If Watt decides to run the arc up the field and around the horn, so to speak, Brown is fully capable of making Watt take the long road. He will simply use his arm length to escort Watt around the back of the pocket.
Close study of double-team blocks with Brown partnering with perennial Pro Bowl guard Marshall Yanda, find Yanda having to do much of the work alone. Brown seems be in a big hurry to get to the linebackers.
Brown will put two hands on the down defensive lineman as if he's blessing him, and then move off on a search-and destroy mission for second level operators.
But this leaves the defensive tackle with his hand in the dirt with an opportunity to create a log jam, as long as he can win a one-on-one matchup with Yanda. No easy task to be sure.
On running plays away from Watt and Brown, Zeus Jr. will simply position himself so as to eat up the most space available, sometimes positioning himself in between two opponents. He will then take the "most dangerous," or the opponent who has the best chance to disrupt the play.
Back in the day, we referred to it as a "genius block." A blocker's choice if you will, of playing a zone defense against the defense.
To sum up, Watt versus Brown Jr. will pit movement, quickness and strength (Watt) against overwhelming mass, arm length and sheer weight. I like Watt in this matchup because;
1.) With great hand technique (such as trapping or knocking down the hands) such as Watt has, he can nullify the punching ability and excellent arm length of Brown when setting the edge on run defense or shortening the corner on an up field rush. Hand to hand close-quarter-combat will be thick and heavy. But Watt has the essential hand fighting skills and knowledge to off-set this.

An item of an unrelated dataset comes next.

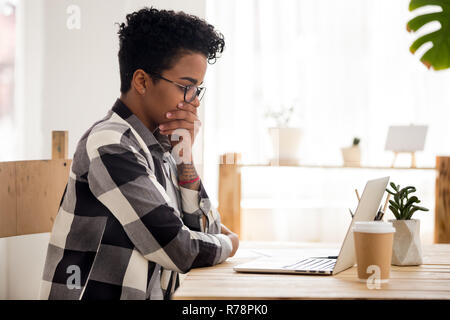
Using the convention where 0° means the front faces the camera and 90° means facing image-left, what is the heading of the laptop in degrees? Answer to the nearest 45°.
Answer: approximately 90°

2.) Watt has greater quickness and foot-speed. On a pass rush he can get Brown moving backwards, and then attack straight through Brown on a bull rush after getting him to open up and turn his shoulders to the sidelines by going up the field. By suddenly planting his outside foot on his up the field rush, and veering to Brown's inner edge Watt can channel the "speed to power" rush of Hall of Famer Kevin Green. (Hint: it's around the third kick-step Watt). Timing it to attack when Brown's feet come together will help. One of the great tricks of the trade of boxers in the days of yore, was to watch the feet of their opponent, and attack when they maneuvered their opponent into a position of vulnerability. Many a boxer dusted the ring canvas with their butts, and didn't even know what hit them, because they over looked their footwork. And the victorious boxer? He would just smile…..knowledge is power.